Tracking your small business finances is critical to the success of your company. Unfortunately, following proper financial procedures is often not a priority for entrepreneurs. Many adopt a “I’ll get to it later” attitude or they simply assume that managing their small business finances is the same as managing their personal finances.
This type of viewpoint can get you and your business into a lot of trouble. Here are 5 ways to get a handle on your small business finances.
Separate Your Business and Personal Accounts
This is an easy trap in which entrepreneurs often fall. When they first start their business they think they aren’t making enough money to open a separate account, or they think it will be easy to differentiate between personal and business, despite everything being in the same account.
Keeping your small business finances in the same account as your personal finances is a recipe for disaster. It makes tax time more laborious than necessary and creates a messy audit trail.
Opening a separate bank account for your business should be one of the first things that you do.

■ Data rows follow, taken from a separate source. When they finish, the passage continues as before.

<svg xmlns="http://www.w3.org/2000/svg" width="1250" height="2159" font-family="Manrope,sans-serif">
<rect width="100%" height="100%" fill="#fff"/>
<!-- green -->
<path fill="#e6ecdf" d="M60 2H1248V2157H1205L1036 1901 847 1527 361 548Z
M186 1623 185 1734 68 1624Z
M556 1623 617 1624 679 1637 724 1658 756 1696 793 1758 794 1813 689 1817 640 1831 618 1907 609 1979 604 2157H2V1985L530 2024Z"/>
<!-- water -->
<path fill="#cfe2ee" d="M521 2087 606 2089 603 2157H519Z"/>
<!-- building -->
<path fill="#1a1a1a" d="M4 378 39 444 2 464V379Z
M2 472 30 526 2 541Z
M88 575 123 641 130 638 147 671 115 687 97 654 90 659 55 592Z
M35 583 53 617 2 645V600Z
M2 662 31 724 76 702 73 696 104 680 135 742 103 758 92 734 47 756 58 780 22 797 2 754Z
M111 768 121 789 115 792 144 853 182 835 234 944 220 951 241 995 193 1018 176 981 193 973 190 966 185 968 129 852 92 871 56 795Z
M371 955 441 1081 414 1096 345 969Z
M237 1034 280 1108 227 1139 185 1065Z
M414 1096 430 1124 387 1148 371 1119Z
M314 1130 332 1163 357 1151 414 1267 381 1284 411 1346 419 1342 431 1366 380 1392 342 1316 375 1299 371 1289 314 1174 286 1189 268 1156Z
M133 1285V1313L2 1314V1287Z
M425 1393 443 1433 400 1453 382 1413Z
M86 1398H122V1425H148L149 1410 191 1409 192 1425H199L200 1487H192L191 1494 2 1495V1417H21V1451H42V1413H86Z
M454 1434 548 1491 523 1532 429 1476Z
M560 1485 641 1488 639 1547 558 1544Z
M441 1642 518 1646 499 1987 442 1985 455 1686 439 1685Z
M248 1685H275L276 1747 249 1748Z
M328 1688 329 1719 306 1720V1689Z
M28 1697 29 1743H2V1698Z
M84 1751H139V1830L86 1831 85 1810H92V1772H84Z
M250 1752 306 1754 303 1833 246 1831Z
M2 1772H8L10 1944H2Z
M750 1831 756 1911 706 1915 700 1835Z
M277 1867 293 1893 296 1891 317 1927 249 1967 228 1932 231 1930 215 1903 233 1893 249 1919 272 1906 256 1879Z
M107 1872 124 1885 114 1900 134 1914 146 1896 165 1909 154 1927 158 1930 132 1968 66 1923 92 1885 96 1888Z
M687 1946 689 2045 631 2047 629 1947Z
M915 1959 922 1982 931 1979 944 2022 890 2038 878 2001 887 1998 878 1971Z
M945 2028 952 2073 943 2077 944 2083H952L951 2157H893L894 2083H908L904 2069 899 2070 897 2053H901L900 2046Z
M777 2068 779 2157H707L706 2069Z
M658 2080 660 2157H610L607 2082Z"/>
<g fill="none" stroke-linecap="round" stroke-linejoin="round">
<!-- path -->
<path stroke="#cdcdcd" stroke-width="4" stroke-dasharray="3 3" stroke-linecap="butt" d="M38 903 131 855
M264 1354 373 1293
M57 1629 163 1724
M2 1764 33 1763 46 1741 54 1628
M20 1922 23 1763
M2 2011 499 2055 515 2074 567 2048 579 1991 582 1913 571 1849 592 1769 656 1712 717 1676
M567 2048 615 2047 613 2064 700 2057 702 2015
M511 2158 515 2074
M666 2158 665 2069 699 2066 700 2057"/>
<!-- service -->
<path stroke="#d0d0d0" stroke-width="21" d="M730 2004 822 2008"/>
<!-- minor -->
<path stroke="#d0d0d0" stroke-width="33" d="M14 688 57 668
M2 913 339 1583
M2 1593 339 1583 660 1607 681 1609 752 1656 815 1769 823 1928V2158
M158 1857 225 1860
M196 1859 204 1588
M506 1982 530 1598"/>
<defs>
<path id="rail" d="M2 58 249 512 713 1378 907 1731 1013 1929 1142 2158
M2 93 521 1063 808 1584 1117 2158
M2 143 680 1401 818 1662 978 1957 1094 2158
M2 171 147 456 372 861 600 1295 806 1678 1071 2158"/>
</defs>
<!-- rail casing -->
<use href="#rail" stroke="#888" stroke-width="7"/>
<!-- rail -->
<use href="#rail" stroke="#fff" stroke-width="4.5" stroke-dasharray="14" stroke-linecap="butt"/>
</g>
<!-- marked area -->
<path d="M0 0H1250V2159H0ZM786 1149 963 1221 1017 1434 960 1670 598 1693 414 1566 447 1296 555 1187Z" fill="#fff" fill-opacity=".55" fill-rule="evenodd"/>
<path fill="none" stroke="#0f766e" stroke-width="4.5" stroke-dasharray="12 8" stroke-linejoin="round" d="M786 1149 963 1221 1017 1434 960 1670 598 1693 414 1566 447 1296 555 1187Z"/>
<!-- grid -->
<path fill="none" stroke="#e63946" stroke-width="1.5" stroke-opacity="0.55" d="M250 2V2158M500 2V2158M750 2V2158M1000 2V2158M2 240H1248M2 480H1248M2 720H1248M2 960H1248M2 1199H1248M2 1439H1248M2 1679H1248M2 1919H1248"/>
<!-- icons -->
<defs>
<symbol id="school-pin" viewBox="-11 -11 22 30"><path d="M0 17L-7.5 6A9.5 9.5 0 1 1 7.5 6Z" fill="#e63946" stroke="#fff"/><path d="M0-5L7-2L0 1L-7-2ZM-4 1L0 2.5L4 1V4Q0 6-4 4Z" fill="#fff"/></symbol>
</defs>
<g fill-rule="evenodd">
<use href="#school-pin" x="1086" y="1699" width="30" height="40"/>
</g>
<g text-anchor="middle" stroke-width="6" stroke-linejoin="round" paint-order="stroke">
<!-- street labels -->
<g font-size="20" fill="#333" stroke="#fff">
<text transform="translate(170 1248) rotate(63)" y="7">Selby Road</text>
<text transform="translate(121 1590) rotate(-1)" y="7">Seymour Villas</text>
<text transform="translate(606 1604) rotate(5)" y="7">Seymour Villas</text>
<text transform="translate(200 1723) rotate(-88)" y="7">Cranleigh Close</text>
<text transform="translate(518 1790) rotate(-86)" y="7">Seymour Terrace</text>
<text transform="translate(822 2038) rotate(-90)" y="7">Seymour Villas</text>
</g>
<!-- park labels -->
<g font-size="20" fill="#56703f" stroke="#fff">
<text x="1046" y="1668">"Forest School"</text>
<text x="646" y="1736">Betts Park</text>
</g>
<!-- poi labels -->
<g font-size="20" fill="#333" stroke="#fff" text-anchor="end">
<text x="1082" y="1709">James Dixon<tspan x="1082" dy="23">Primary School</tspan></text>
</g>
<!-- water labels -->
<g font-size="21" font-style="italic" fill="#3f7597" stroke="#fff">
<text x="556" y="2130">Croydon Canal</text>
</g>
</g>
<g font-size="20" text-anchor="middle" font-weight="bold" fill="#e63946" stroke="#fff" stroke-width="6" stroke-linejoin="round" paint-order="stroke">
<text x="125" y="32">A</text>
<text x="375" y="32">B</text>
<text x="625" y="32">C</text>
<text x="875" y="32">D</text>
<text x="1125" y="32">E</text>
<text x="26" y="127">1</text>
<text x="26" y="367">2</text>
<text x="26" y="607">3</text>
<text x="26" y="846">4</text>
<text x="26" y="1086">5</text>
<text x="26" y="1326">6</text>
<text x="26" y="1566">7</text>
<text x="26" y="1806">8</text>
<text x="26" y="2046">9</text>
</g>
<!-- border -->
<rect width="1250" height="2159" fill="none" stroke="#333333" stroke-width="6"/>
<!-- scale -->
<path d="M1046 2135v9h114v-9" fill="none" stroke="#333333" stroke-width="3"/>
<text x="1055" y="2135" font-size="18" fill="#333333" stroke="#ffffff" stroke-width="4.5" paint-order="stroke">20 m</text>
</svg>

Pick the Right Accounting Software
You have a lot of options when it comes to accounting software. Whatever you do, don’t expect to manage your finances through simple Excel or Google Spreadsheets. Whether it is Freshbooks, Quickbooks or another type of accounting software, make sure you select one that has everything you need to seamlessly manage your small business finances.
Track Your Expenses
Expense reports are a must. The tried and true spreadsheet method has been replaced by mobile apps, like Expensify, that make cataloging your expenses simple and accurate. Expensify scans receipts, automatically imports credit card information, integrates with other apps like Evernote and Dropbox, and has customization options among many other features. It’s free for individuals and a modest $5 per employee for businesses.

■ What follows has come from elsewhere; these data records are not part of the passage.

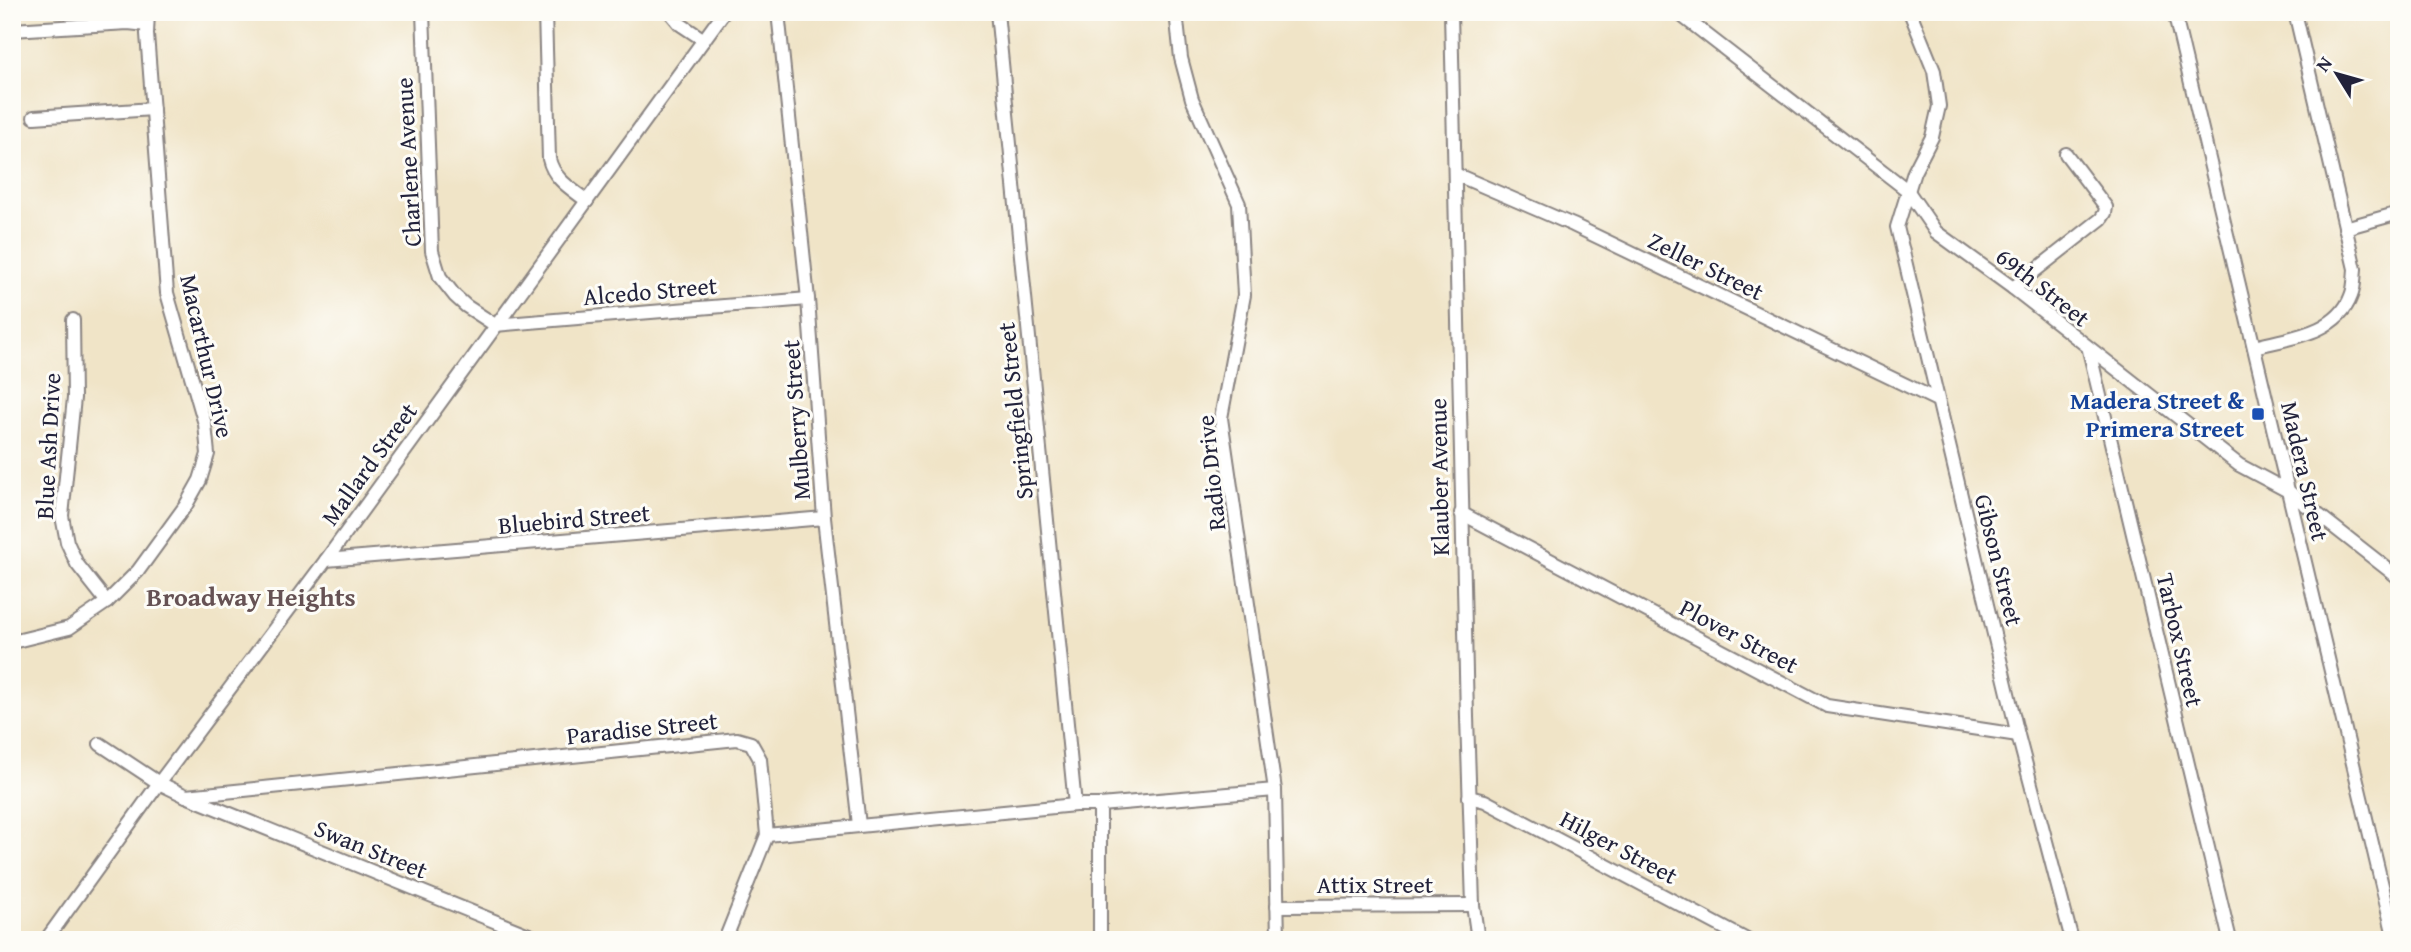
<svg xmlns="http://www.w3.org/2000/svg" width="2411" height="952" viewBox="0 0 2411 952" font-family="'Gentium Book Plus',serif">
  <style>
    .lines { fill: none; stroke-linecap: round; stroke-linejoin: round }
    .minor-casing { stroke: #898381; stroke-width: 16 }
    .minor { stroke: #fff; stroke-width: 12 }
    .transit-dot { fill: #1a4fb4; stroke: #fdfcf7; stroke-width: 2.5 }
    .labels { text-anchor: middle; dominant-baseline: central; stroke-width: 6; stroke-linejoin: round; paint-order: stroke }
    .street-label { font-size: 24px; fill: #22223b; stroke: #fdfcf7 }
    .transit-label { font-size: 24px; font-weight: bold; fill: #164399; stroke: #fdfcf7; text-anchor: end }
    .neighbourhood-label { font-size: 26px; font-weight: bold; fill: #665254; stroke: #fdfcf7 }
  </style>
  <rect width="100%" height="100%" fill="#fdfcf7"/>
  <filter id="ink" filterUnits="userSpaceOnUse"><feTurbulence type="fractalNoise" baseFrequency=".0143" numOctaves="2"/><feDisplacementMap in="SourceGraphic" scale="14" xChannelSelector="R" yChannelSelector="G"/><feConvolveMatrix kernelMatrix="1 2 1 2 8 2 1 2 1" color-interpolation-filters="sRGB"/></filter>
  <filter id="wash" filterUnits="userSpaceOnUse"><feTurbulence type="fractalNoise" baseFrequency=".00686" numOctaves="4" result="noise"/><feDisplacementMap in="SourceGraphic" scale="28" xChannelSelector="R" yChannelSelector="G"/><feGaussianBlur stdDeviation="1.57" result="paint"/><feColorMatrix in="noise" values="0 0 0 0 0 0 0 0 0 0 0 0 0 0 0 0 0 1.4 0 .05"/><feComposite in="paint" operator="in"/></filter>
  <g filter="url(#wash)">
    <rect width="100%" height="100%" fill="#f0e4c7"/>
  </g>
  <g filter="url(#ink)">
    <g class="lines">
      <defs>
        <g id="minor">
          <path d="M423,12L432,251L440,277L455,296L466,306L495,325L808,299"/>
          <path d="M545,12L549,159C554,180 572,189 587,201"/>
          <path d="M670,12L680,24L704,40"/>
          <path d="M778,12L808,299L824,518L859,825"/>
          <path d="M997,12L1075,805"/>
          <path d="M1176,12L1181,58L1192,99L1239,204L1244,295L1221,418L1275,790L1278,940"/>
          <path d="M1451,12L1467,717L1473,905L1478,940"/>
          <path d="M1677,12L1907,190L1936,232L2013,288L2239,465L2288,491L2399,578"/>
          <path d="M1910,12L1934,71L1939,106L1932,137L1914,172L1897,227L2018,735L2072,940"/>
          <path d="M2174,12L2395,940"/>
          <path d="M12,30L128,23L147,25"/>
          <path d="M34,117L153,109"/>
          <path d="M1455,174L1573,225L1937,400"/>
          <path d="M2345,228L2399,213"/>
          <path d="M2013,288L2101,219L2105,213L2106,207L2066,154"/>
          <path d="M73,320L74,398L62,516L67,542L77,564L107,602"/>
          <path d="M2254,347C2288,338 2337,334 2351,296C2355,287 2354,277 2355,269L2295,12"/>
          <path d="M2089,350L2230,940"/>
          <path d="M1461,513L1827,706L2018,735"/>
          <path d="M326,560L824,518"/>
          <path d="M12,642L69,628L107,602L138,571L186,505L200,480L208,454L205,424L167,293L147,34L148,12"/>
          <path d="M100,744L159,783L186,796L541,940"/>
          <path d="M186,796L737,739L751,743L760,759L767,835L725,940"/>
          <path d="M1469,797L1485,801L1747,940"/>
          <path d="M767,835L1075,805H1100L1275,790"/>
          <path d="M1277,906L1473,905"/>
          <path d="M46,940L159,783L326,560L724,12"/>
          <path d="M1100,940V805"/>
        </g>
      </defs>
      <use href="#minor" class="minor-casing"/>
      <use href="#minor" class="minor"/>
    </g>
  </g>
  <rect class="transit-dot" x="2251" y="407" width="14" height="14" rx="3.5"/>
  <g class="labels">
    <g class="street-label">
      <text transform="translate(408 162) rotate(-93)">Charlene Avenue</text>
      <text transform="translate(1706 266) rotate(26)">Zeller Street</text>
      <text transform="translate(2043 287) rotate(38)">69th Street</text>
      <text transform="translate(650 291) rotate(-5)">Alcedo Street</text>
      <text transform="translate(207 356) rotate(77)">Macarthur Drive</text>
      <text transform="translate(1015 411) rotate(-96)">Springfield Street</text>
      <text transform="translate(796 420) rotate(-94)">Mulberry Street</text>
      <text transform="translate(48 446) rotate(-87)">Blue Ash Drive</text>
      <text transform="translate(369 464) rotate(-54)">Mallard Street</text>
      <text transform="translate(2305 471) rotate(77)">Madera Street</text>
      <text transform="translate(1211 473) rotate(-96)">Radio Drive</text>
      <text transform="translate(1439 477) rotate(-91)">Klauber Avenue</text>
      <text transform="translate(574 519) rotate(-5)">Bluebird Street</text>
      <text transform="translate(1999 560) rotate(76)">Gibson Street</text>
      <text transform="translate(1739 636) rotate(28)">Plover Street</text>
      <text transform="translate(2180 640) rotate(77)">Tarbox Street</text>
      <text transform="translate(642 728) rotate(-6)">Paradise Street</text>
      <text transform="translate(1619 847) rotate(28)">Hilger Street</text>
      <text transform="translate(371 849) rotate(22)">Swan Street</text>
      <text x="1375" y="884">Attix Street</text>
    </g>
    <g class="transit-label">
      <text x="2244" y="400">Madera Street &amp;<tspan x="2244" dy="28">Primera Street</tspan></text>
    </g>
    <g class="neighbourhood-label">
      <text x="251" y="596">Broadway Heights</text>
    </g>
  </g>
  <rect width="2411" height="952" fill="none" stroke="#fdfcf7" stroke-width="42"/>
  <g transform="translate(2337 74) rotate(307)" stroke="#fdfcf7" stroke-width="5" paint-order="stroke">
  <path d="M0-5L12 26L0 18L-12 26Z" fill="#22223b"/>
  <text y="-10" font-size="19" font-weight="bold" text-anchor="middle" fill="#22223b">N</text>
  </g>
</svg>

Understand Cash-flow Projections
Even if your business is bringing in a lot of revenue, you can still be caught short of cash. Cash-flow projections help you to monitor and plan for the future.
Cash flow = total revenue – total expenses
You not only need to estimate how much money will be going in and out of your business; you also need to estimate when the money will flow in and out. When can you expect to receive money from sales or services rendered? How does that correspond to your company’s bills?
Budget for disaster, as well. OpenForum reminds small business owners to “make Eeyeore look like an optimist” and “pretend like you won’t make any money the first six months.” This advice might seem overly dramatic, but it will keep your business from going under. It’s also wise to stay tuned into industry trends and monitor the health of your business vs the health of other businesses in your industry.
You need to prepare cash-flow projections regularly and track all of the money coming in and going out of your business so that you never find yourself and your business in trouble.
Work with a CFO
The worst mistake an entrepreneur can make is to try and manage their small business finances on their own. Don’t do it. You need to work with someone who is an expert in the field. You might not be able to hire a full time CFO, but you can work with a consulting CFO who can help you create the right financial strategy for your business.
Following these steps and properly managing your small business finances, you will keep your business out of trouble and on the path of success.